Just a few weeks ago Mum sat in an emergency department waiting room, waiting for hours while in pain.
I couldn't help but wonder how much had really changed since my Nan was the one waiting to be heard.
Stories like my Nan's are reflected in the statistics we hear every year. But statistics can feel distant.
They tell us how many years are lost.
They don't tell us what those years would have held.
More birthdays - and more chocolate cake with extra cream for me (although I'd definitely need a packet of Lacteeze handy).
More crocheted blankets.
More stories around the fire.
More fishing lines coming back empty.
More grandchildren growing up with their Nan.
This year, NAIDOC celebrates fifty years. My Nan never got those fifty years herself.
That’s exactly why her story matters.
Because the legacy she left isn't measured by how long she lived.
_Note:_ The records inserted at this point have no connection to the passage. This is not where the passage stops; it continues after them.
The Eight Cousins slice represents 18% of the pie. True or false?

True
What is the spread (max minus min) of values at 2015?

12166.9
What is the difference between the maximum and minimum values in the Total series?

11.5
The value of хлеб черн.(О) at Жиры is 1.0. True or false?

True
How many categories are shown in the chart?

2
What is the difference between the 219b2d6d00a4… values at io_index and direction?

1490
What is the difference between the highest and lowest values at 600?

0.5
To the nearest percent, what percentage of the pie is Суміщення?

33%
It's measured by what she made possible.
Mum says she'd be proud that her children and grandchildren have opportunities that she never did.
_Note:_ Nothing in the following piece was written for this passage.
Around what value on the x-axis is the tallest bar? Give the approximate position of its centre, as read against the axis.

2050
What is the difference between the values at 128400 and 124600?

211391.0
I am proud that I get to tell glimpses of her story.
Proud that we've kept learning, just as she never stopped learning herself. Proud that, in so many ways, we're still carrying her with us.
And I still see her everywhere.
My cousin Damita has her eyes. Jeremy has her heart. My younger sissy Gracie always backs the underdog. Troy and Jacinta would beat ya in a fight. Like Nan, Hayley is our little one with biggest mob feelings. Koko always has another question to ask. Adam sees magic in the world that others can't.



And I just love to spin a good yarn I reckon.
Nan always had one in her back pocket.
I like to think that's how she stays with us. Not just in our memories, but in the parts of herself she left behind in us kids.
I like to think that's how love survives. Not all at once, but in little pieces - passed down through generations until one life becomes many.
When I think about NAIDOC's 50th anniversary, I don't just think about the marches, speeches or milestones.
I think about my Nan.
My Bundjalung and Mununjali diva who wore black eyeliner just to go to the corner shop in Seven Hills to buy chocolate cake mix.
A woman who quietly carried generations on her shoulders.
A woman who should have had more time.
She never got her fifty years.
But because of her, the generations after her will.